Additionally, I’ve found that agreeing to do things when I don’t have the bandwidth for them always ends up going pear-shaped at some point. Over-committing and doing things out of obligation tends to breed a lot of ill will and resentment, none more so than towards myself. So, I try to keep this in mind when the situation arises.

Some other things that help with this include remembering that "no" is a full sentence, no explanation required. Having blanket no rules or to-don’t lists. Reminding myself that time is finite, and you won’t be able to say yes to the things you really want to do if you don’t say no to the things you feel only so/so about. 

Listen to Fill My Cup. On this episode, Allira gives the floor to Psychologist Chris Cheers. He shares with us how we can find mindfulness in the small things: listening to music, walking to work, and showering. Post continues below.

4. Differentiating between anxiety and intuition.

§ **Extracted entries**:
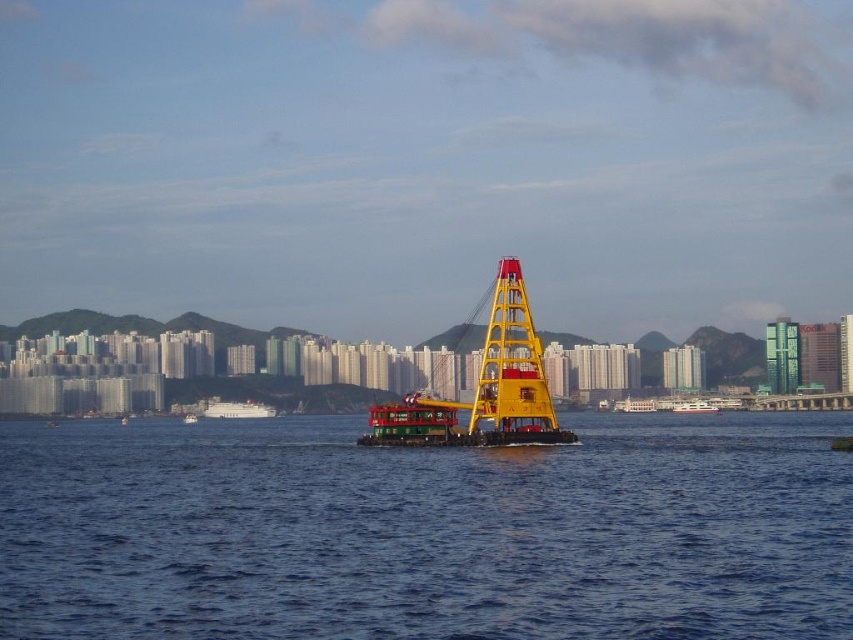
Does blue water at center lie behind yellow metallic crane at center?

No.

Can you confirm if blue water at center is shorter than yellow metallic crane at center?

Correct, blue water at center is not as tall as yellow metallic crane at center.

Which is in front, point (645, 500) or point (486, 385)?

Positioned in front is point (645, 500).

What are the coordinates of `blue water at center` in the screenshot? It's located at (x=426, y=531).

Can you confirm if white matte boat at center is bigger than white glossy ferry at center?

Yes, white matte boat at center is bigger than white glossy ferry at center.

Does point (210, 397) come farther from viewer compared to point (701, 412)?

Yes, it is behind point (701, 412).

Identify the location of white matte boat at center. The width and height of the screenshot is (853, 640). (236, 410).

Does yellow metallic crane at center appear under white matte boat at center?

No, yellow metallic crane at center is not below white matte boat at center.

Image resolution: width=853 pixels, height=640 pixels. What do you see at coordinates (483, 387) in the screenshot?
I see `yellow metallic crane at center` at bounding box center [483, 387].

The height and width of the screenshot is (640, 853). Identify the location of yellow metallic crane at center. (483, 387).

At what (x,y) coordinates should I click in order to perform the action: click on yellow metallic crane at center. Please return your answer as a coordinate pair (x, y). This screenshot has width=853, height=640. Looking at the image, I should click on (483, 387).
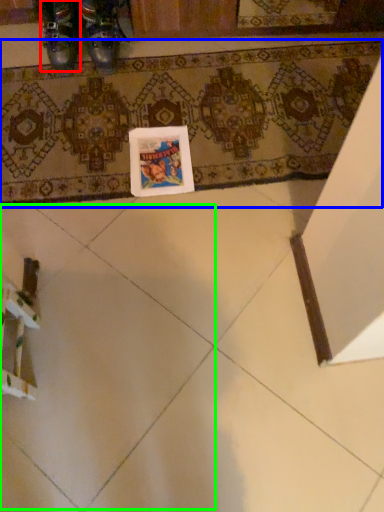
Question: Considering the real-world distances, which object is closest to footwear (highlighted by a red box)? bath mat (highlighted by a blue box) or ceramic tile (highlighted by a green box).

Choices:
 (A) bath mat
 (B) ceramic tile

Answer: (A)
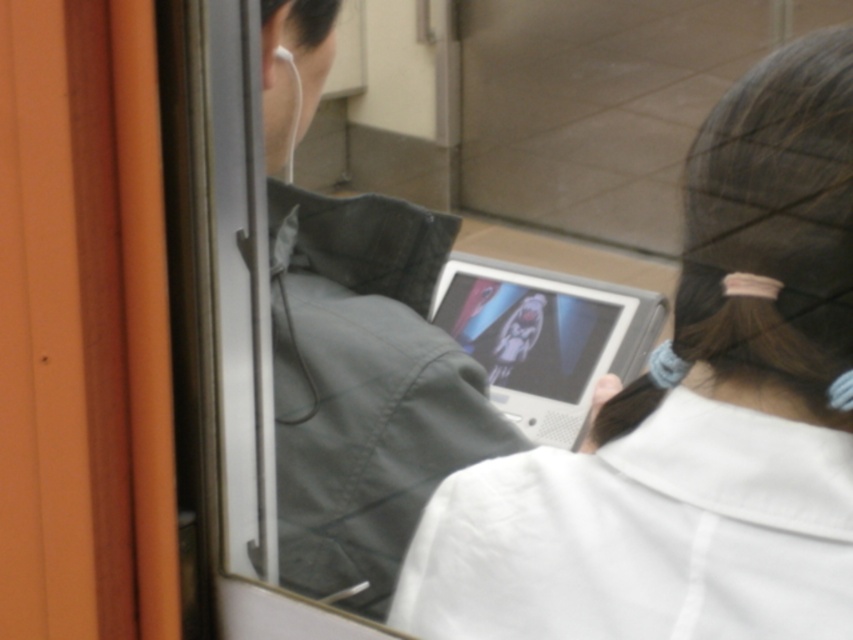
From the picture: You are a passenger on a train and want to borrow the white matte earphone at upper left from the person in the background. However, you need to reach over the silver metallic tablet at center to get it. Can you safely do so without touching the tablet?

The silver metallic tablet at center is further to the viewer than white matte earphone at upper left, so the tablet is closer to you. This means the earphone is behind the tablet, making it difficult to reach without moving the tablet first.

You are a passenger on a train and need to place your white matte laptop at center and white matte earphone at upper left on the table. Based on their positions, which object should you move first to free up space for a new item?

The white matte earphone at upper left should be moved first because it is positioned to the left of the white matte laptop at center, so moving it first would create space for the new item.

§ **Stated task**:
Condense the paragraph of the passage on saying no that begins "Some other things that help with this" into a short bulleted list that keeps its main points.

§ **Task result**:
- "No" is a full sentence and needs no explanation.
- Keep blanket no rules or to-don't lists.
- Time is finite: to say yes to what you really want, you have to say no to things you feel only so-so about.